At this point, the system should be fairly quiescent. Only two things to do now. Firstly, the address of the kernel wakeup code is written to an address contained in the FADT. Secondly, two magic values from the DSDT are written to registers described in the FADT. This usually causes some sort of system management trap, which makes sure that the memory is put in self-refresh mode and actually sequences the machine into suspend. For the S3 power state, this basically involves shutting the machine (other than the RAM) down completely.

 

Time passes.

 

The user presses the power button. The system switches on, jumps to the BIOS start address, does a certain amount of setup (programming the memory controller and so on) and then looks at the ACPI status register. This tells it that the machine was previously suspended to RAM, so it then jumps to the wakeup address programmed earlier. This leads it to a bunch of real-mode x86 code provided by the kernel, which programs the CPU back into protected mode and restores register state. Suddenly we're running kernel code again.

 

 

From this point onwards, it's much the reverse of the suspend process. We call the ACPI WAK method, resume all the drivers and restart userspace. The shell script suddenly starts running again and cleans up after itself, reloading any drivers that were unloaded before suspend. As far as userspace is concerned, the only thing that's happened is that the clock has jumped forward.

 

So why is this difficult?

 

In a lot of cases, it's just down to bugs in the drivers.
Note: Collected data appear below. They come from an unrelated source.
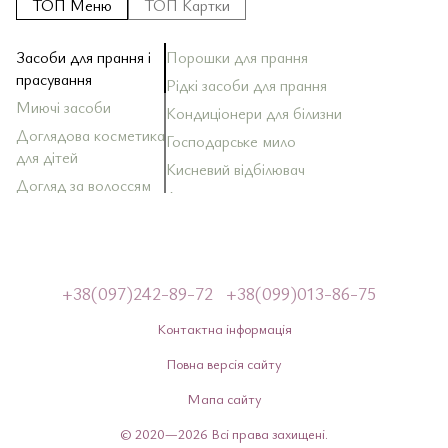
ТОП Меню
ТОП Картки
Засоби для прання і
Порошки для прання
За
За
Ш
За
Кр
Зу
Ол
По
прасування
Рідкі засоби для прання
За
Ба
Д
До
Миючі засоби
Зу
Кондиціонери для білизни
За
Ма
За
Ма
Ди
То
Доглядова косметика
Господарське мило
За
Ск
для дітей
Оп
Кисневий відбілювач
За
Ла
До
За
Тк
Ко
Догляд за волоссям
Антистатики
За
Ак
До
Со
Sh
Догляд за тілом
Ос
Ба
Догляд за шкірою
За
То
Зу
обличчя
Па
Догляд за зубами і
+38(097)242-89-72
+38(099)013-86-75
Си
порожниною рота
Контактна інформація
Ло
Декоративна
косметика
Повна версія сайту
Для чоловіків
Мапа сайту
Вітаміни з Японії
© 2020—2026 Всі права захищені.
Японські краплі для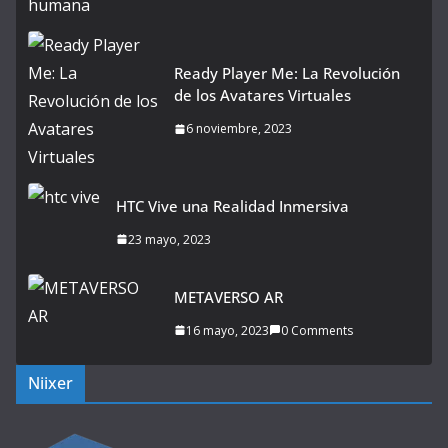
Ready Player Me: La Revolución
de los Avatares Virtuales
6 noviembre, 2023
HTC Vive una Realidad Inmersiva
23 mayo, 2023
METAVERSO AR
16 mayo, 2023
0 Comments
Niixer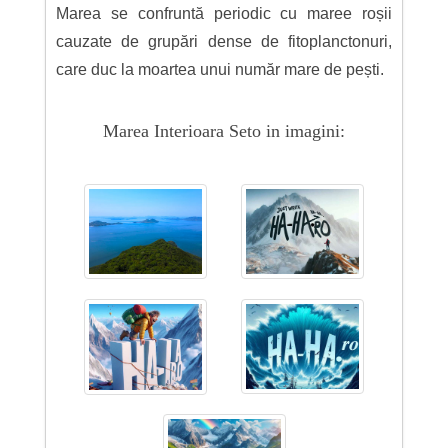
Marea se confruntă periodic cu maree roșii
cauzate de grupări dense de fitoplanctonuri,
care duc la moartea unui număr mare de pești.
Marea Interioara Seto in imagini: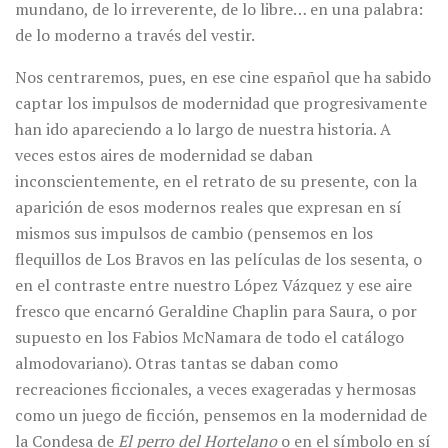
mundano, de lo irreverente, de lo libre… en una palabra:
de lo moderno a través del vestir.
Nos centraremos, pues, en ese cine español que ha sabido
captar los impulsos de modernidad que progresivamente
han ido apareciendo a lo largo de nuestra historia. A
veces estos aires de modernidad se daban
inconscientemente, en el retrato de su presente, con la
aparición de esos modernos reales que expresan en sí
mismos sus impulsos de cambio (pensemos en los
flequillos de Los Bravos en las películas de los sesenta, o
en el contraste entre nuestro López Vázquez y ese aire
fresco que encarnó Geraldine Chaplin para Saura, o por
supuesto en los Fabios McNamara de todo el catálogo
almodovariano). Otras tantas se daban como
recreaciones ficcionales, a veces exageradas y hermosas
como un juego de ficción, pensemos en la modernidad de
la Condesa de
El perro del Hortelano
o en el símbolo en sí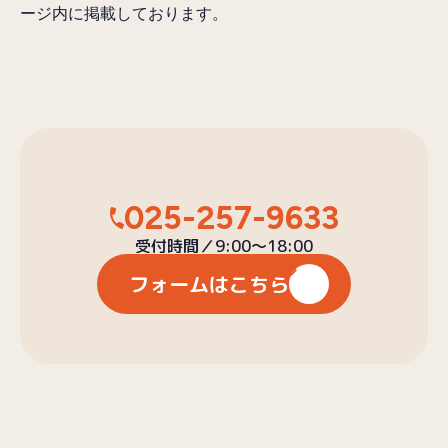
ージ内に掲載しております。
025-257-9633
受付時間／9:00〜18:00
フォームはこちら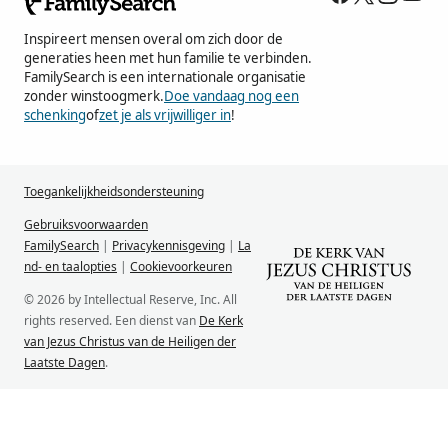
Inspireert mensen overal om zich door de
generaties heen met hun familie te verbinden.
FamilySearch is een internationale organisatie
zonder winstoogmerk.
Doe vandaag nog een
schenking
of
zet je als vrijwilliger in
!
Toegankelijkheidsondersteuning
Gebruiksvoorwaarden
FamilySearch
|
Privacykennisgeving
|
La
nd- en taalopties
|
Cookievoorkeuren
© 2026 by Intellectual Reserve, Inc. All
rights reserved. Een dienst van
De Kerk
van Jezus Christus van de Heiligen der
Laatste Dagen
.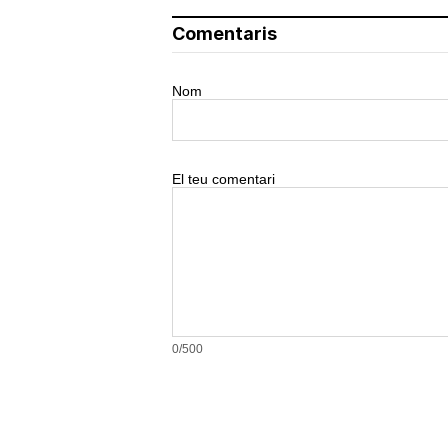
Comentaris
Nom
El teu comentari
0/500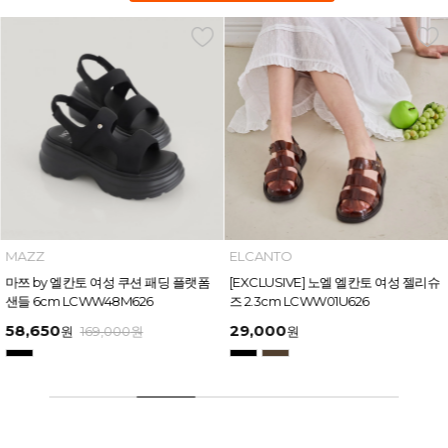
MAZZ
ELCANTO
마쯔 by 엘칸토 여성 쿠션 패딩 플랫폼
[EXCLUSIVE] 노엘 엘칸토 여성 젤리슈
샌들 6cm LCWW48M626
즈 2.3cm LCWW01U626
58,650
29,000
원
169,000
원
원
Restoring hardware state can be hard, especially if you don't actually have all the documentation for the hardware to start with - traditionally, many Linux drivers have ended up depending on the BIOS to have programmed the hardware into a semi-sane state, and there's no guarantee that that will happen with ACPI. Other cases can just be oversights - for instance, the bug in the APIC (not to be confused with ACPI) code that meant a single register wasn't restored, resulting in some machines resuming without any interrupts being delivered.

 

The single biggest problem is video hardware. The spec doesn't require the BIOS to reprogram the video hardware at all, and so often it'll come back in an entirely unprogrammed state. This is an issue, since we (in general) have absolutely no idea how to bring a video card up from scratch. One of the easiest workarounds is to execute code from the video BIOS in the same way that the system BIOS does on machine startup. vbetool lets you do this from userspace, and it works a surprisingly large amount of the time. However, there's no guarantee that it'll be successful. Vendors often unmap that section of BIOS after the system has been brought up, since they've got far more BIOS code than will fit in the BIOS region of the legacy address space. In the long run, the only solution is drivers that know how to program an entirely uninitialised chip. The new modesetting branch of the Intel driver aims to do this, as do the developers of noveau.

 

Despite all this misery, ACPI support is generally improving. Most machines can now suspend and resume once more. The next big challenge is improving run-time power management in order to get battery life to at least the level it is under Windows, and ideally beyond that.